My help comes from the Lord,
the Maker of heaven and earth.’

The mountains are on a different scale to the man. The eyes have to lift up in order to see them, to see what the maker has made, what He has put in place even in the distance. And yet lifting up the eyes here is still only the question that prepares for the desired answer. Asking the question makes room for assurance: my help comes from the Lord. The rhythm itself holds a calm belief.

Sometimes, though, without looking, a lift can come out of the blue, as a wonderful surprise. The old woman walking towards me stops to talk, and then continues far beyond her initial comment on the weather. I sense her hunger for conversation, and the pleasure of being able to satisfy that hunger purely by giving in to it. Suddenly the day has expanded to include a perspective I was not expecting to find.

I may feel it pretty frequently, but I am not the only one who needs a lift. I notice the bored faces of certain drivers passing down the road. I listen to a friend speak of how the job she loves has worn her down until she has little left for herself.

My newborn is not yet at the stage where she will reach out her arms to be picked up. But already it is the thing that calms her most quickly: lifting her up so that she is at shoulder height, lying flat against your chest.

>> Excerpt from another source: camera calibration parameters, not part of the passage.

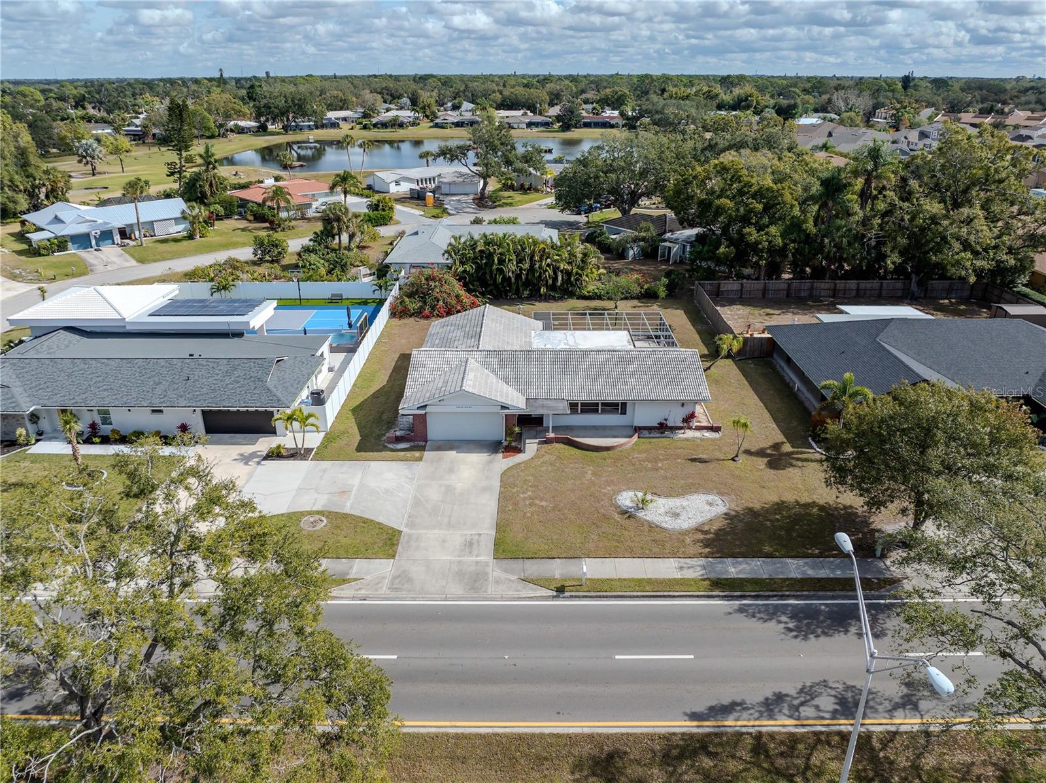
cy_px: 392
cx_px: 523
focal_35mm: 24
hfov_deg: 71.6
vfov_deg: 56.7
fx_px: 725
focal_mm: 12.29
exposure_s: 1/2000
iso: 110
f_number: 2.8
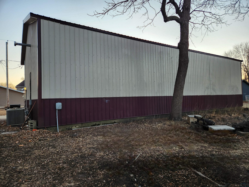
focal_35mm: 23
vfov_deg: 58.9
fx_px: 165
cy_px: 94
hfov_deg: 73.9
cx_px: 124
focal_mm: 5.4
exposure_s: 1/182
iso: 80
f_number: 1.8
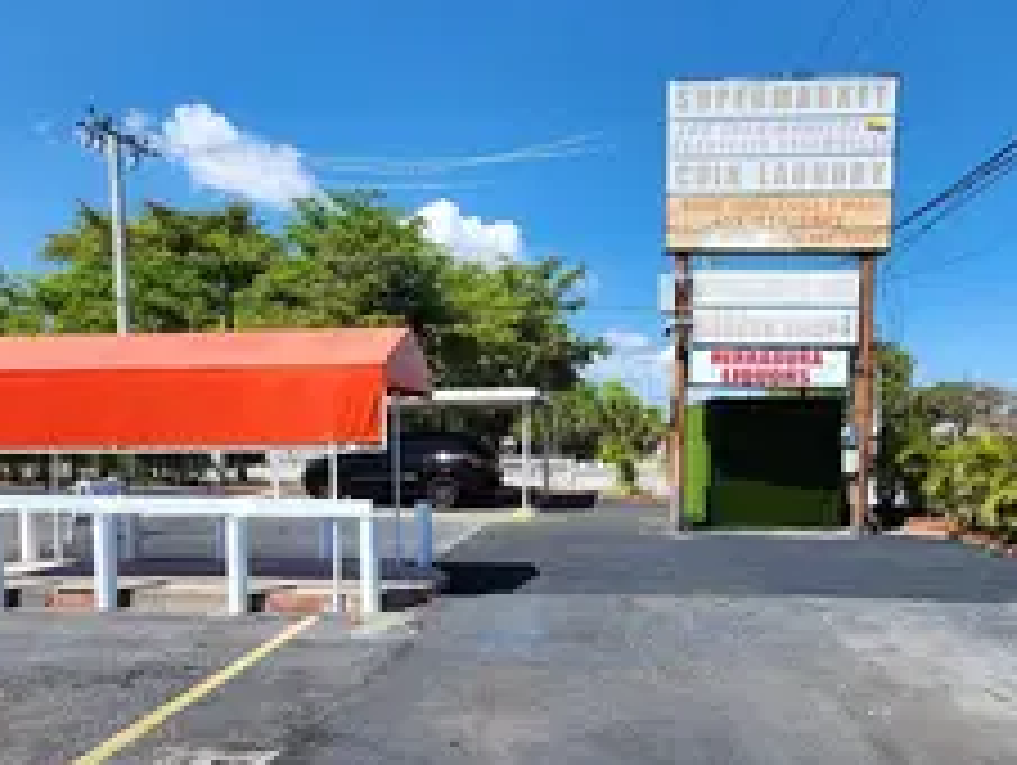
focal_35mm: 23
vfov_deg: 57.6
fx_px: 676
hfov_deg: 73.7
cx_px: 549
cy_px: 513
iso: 50
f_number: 2.2
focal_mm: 2.2
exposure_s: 1/1714
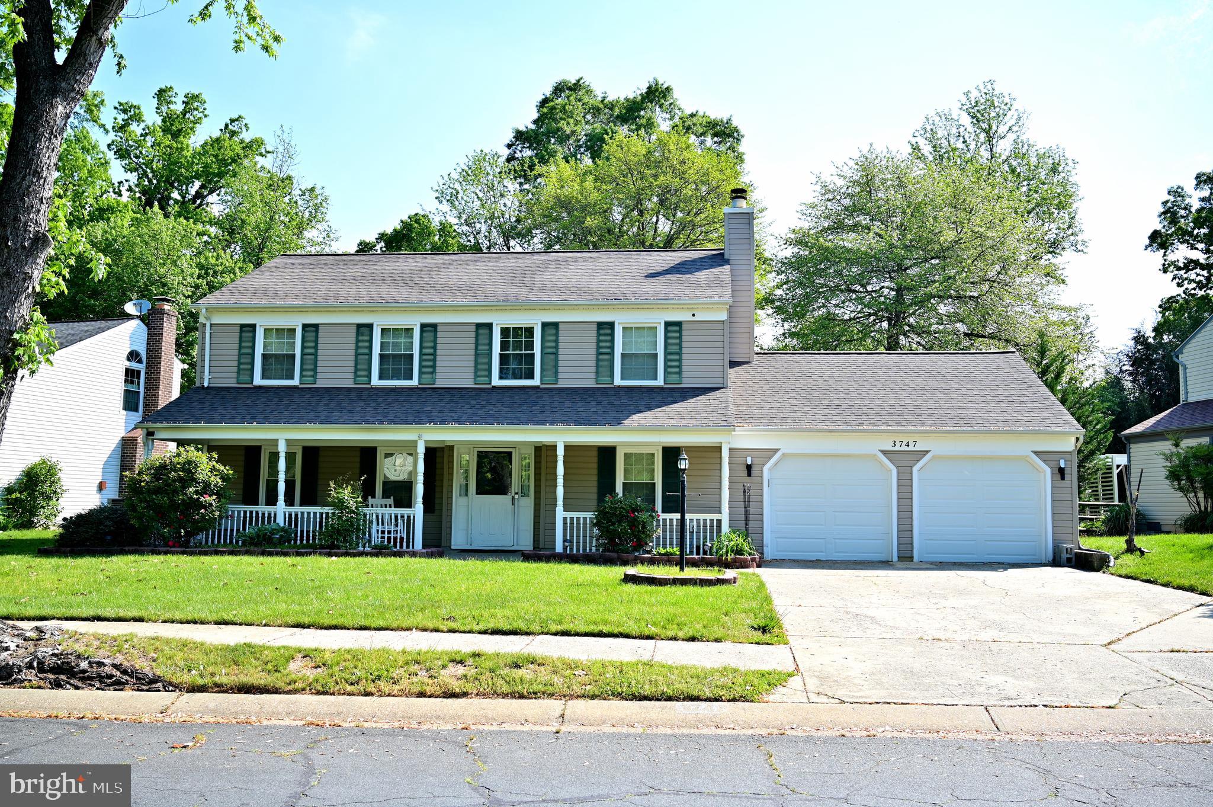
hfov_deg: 60.3
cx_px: 606
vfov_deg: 42.3
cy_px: 404
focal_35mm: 31
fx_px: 1044
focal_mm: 31
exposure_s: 1/80
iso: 100
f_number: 5.6
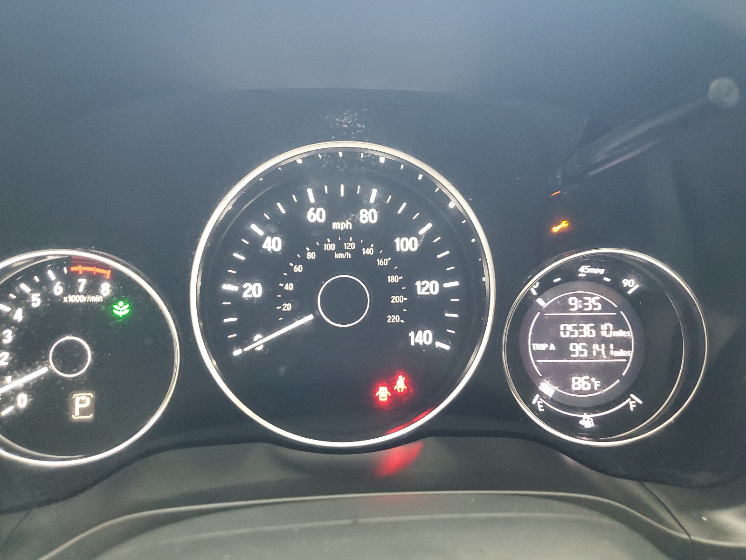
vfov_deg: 53.1
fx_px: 560
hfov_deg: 67.3
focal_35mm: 26
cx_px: 373
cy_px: 280
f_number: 1.5
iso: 301
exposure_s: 1/20
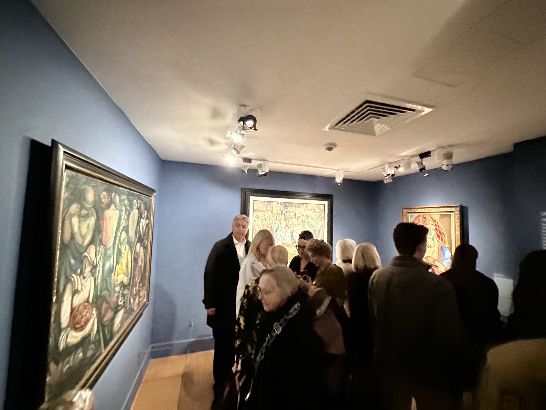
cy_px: 205
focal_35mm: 14
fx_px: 221
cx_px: 273
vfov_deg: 85.7
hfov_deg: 102.1
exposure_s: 1/27
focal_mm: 2.22
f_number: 2.2
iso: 1600
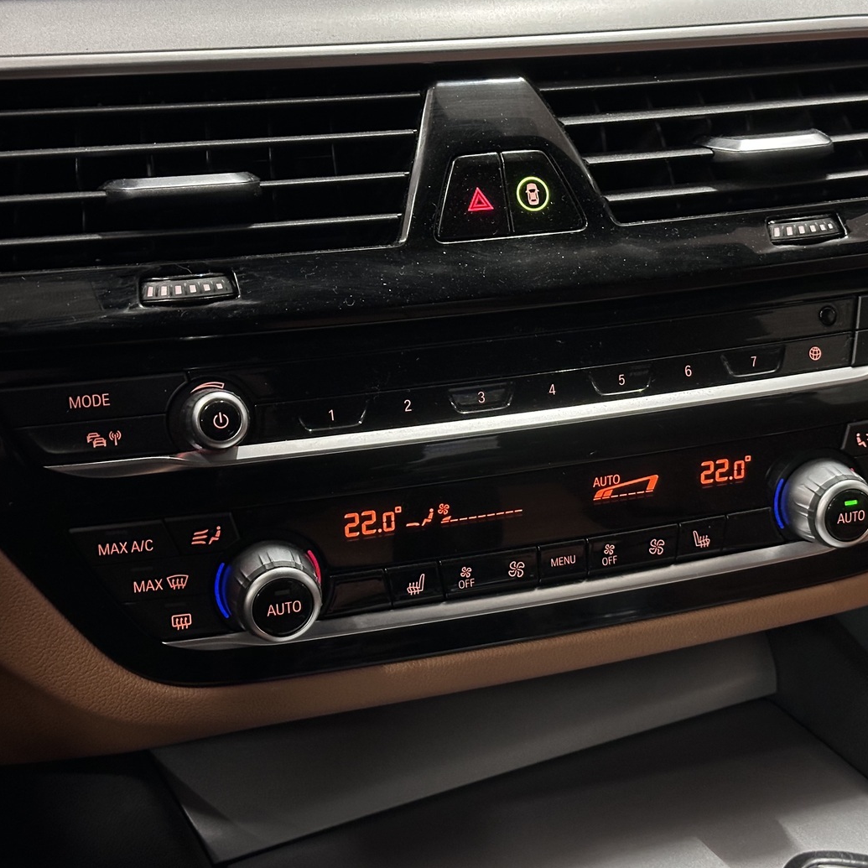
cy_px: 418
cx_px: 535
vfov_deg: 29.1
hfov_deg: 29.0
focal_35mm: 59
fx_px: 1674
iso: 500
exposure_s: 1/33
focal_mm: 6.86
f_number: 1.78
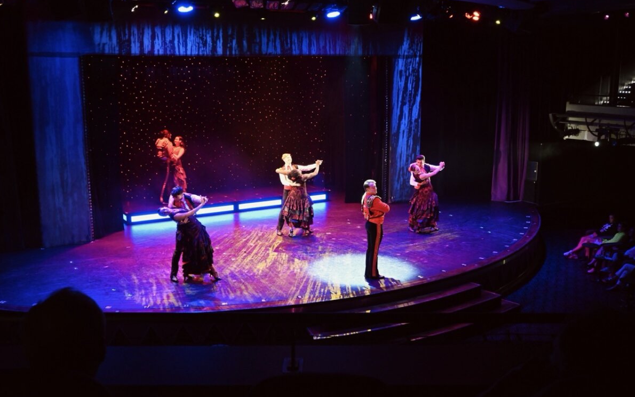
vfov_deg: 33.8
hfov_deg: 51.8
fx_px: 654
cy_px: 199
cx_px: 316
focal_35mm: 38
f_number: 4.2
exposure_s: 1/60
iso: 3600
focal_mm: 24.5
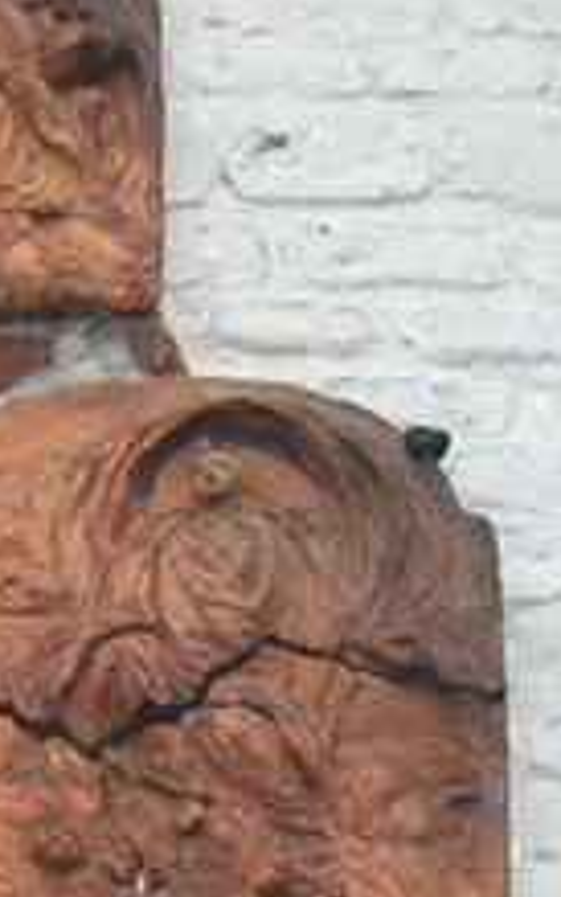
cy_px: 950
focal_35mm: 116
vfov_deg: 17.4
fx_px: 2836
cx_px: -147
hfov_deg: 11.1
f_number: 3.2
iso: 80
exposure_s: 1/160
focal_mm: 7.1
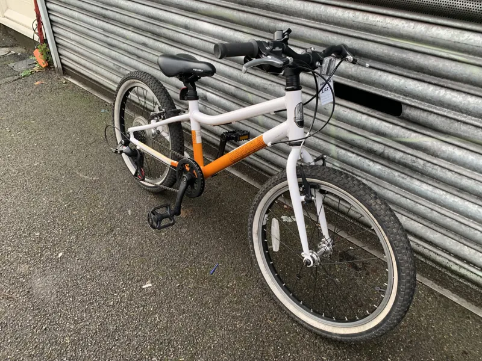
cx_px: 241
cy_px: 180
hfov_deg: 67.3
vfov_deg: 53.1
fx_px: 362
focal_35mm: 26
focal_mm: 4.25
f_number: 1.8
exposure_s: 1/121
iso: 50
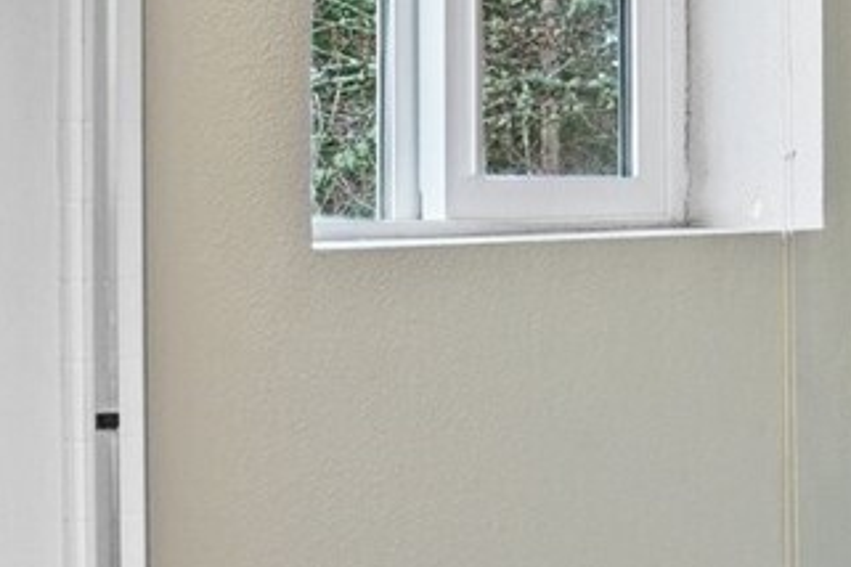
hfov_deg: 22.1
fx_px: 2127
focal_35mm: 90
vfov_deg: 15.2
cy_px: 176
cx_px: 778
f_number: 8
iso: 400
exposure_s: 1/15
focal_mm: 17
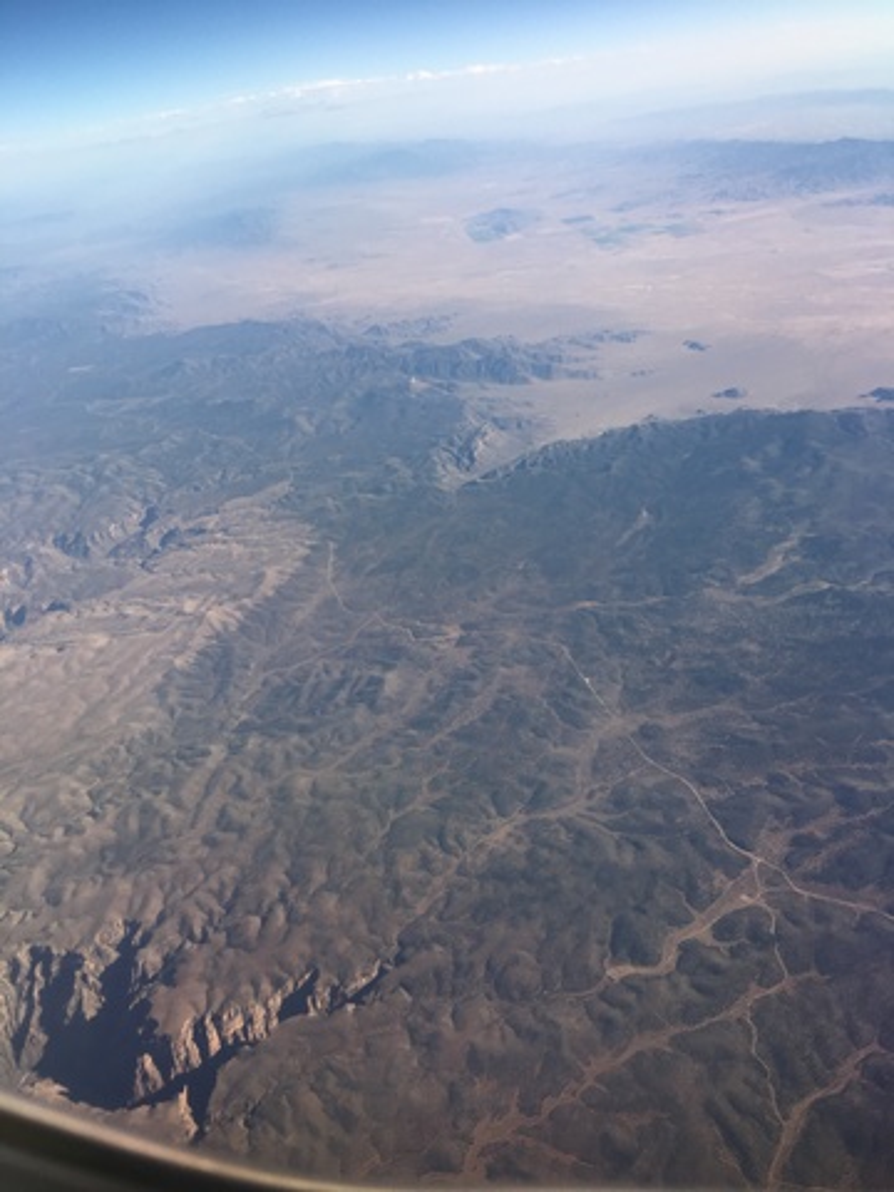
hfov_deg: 48.2
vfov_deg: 61.7
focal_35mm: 29
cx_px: 447
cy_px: 596
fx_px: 999
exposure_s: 1/864
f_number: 2.2
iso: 25
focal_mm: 4.15
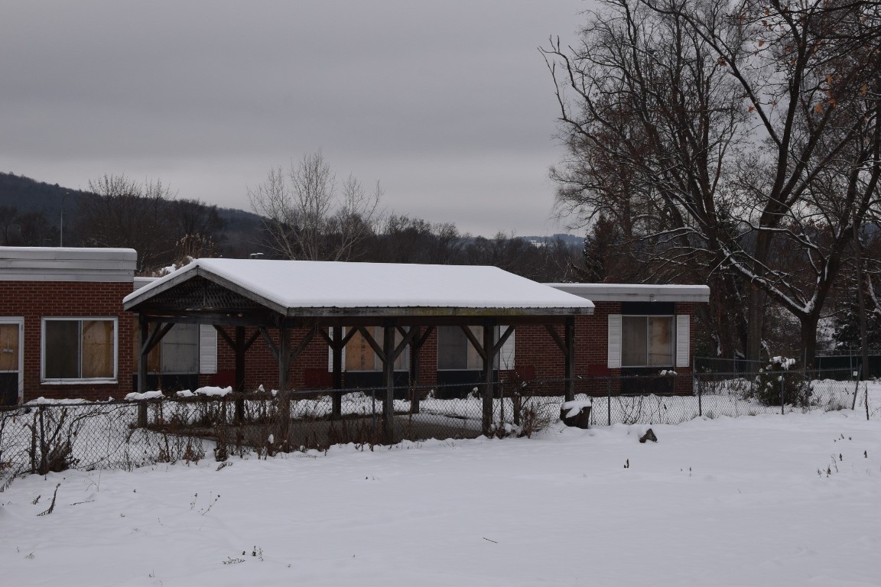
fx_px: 1285
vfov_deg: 25.8
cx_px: 440
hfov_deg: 37.9
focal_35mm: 52
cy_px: 294
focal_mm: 35
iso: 220
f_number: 8
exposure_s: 1/250
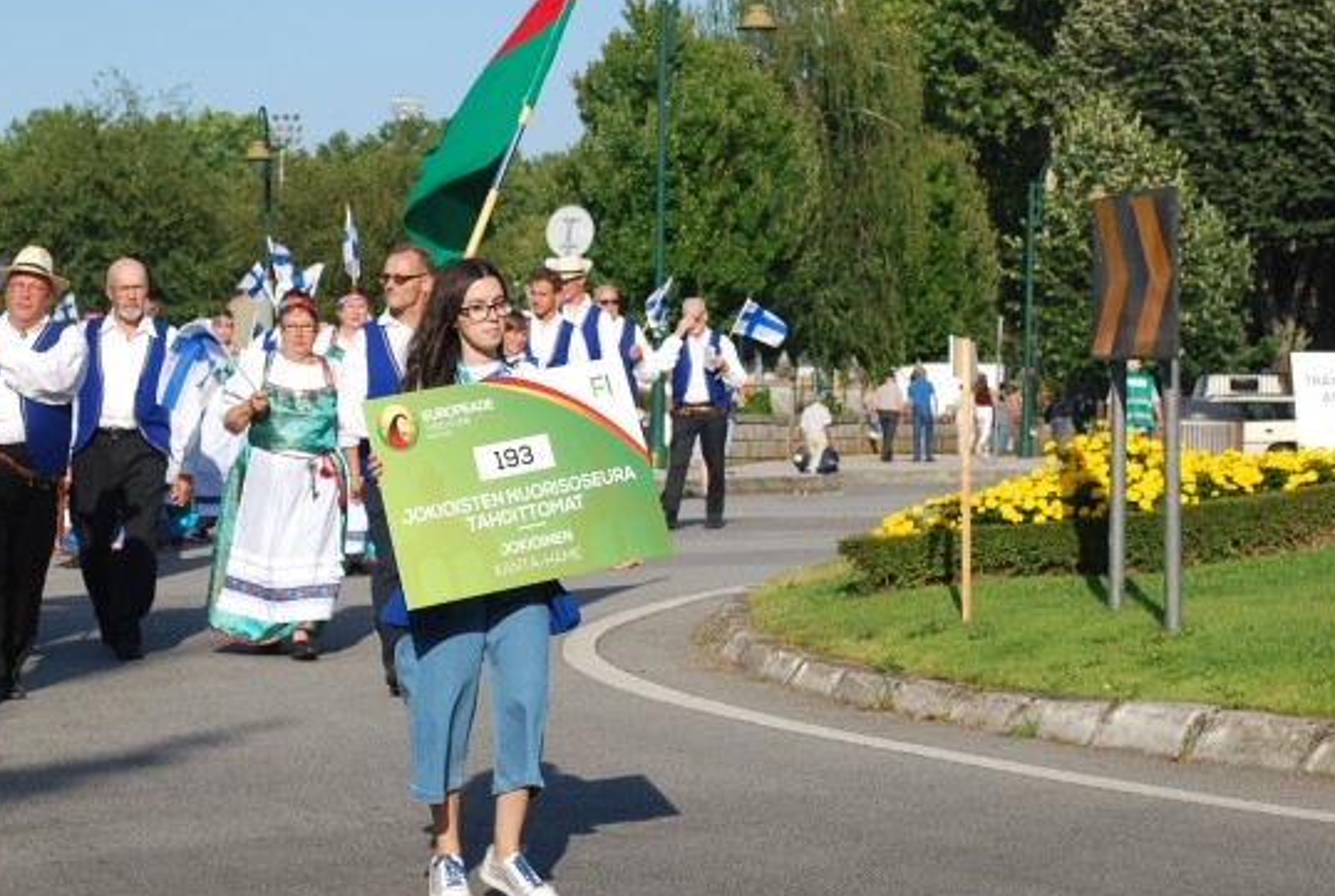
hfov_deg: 19.0
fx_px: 3976
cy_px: 398
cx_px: 447
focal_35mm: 107
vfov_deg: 12.9
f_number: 8
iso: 100
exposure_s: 1/250
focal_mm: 48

Once she is there it is as though she doesn’t have to fight any more: she has a good vantage point from which to see, she can stretch out her limbs, and she can feel that you are there.

Sometimes it is this simple.

I love Wendell Berry’s poem ‘The Wild Geese’, which says of the birds:

‘Abandon,
as in love or sleep, holds
them to their way, clear,
in the ancient faith: what we need
is here. And we pray, not
for new earth or heaven, but to be
quiet in heart, and in eye
clear. What we need is here.’  

from Selected Poems, Counterpoint, 1998

In his poetic wisdom, Berry places the example of faith in the geese rather than in the human witness. Perhaps the ‘ancient faith’ here is as basic and natural as the ‘way’ that the geese know to fly in. It is the way of clarity, that twice-repeated word, but it is a clarity that also brings comfort to human beings caught up in concern over various and sometimes unspecified needs, in that twice-repeated refrain: ‘what we need is here’.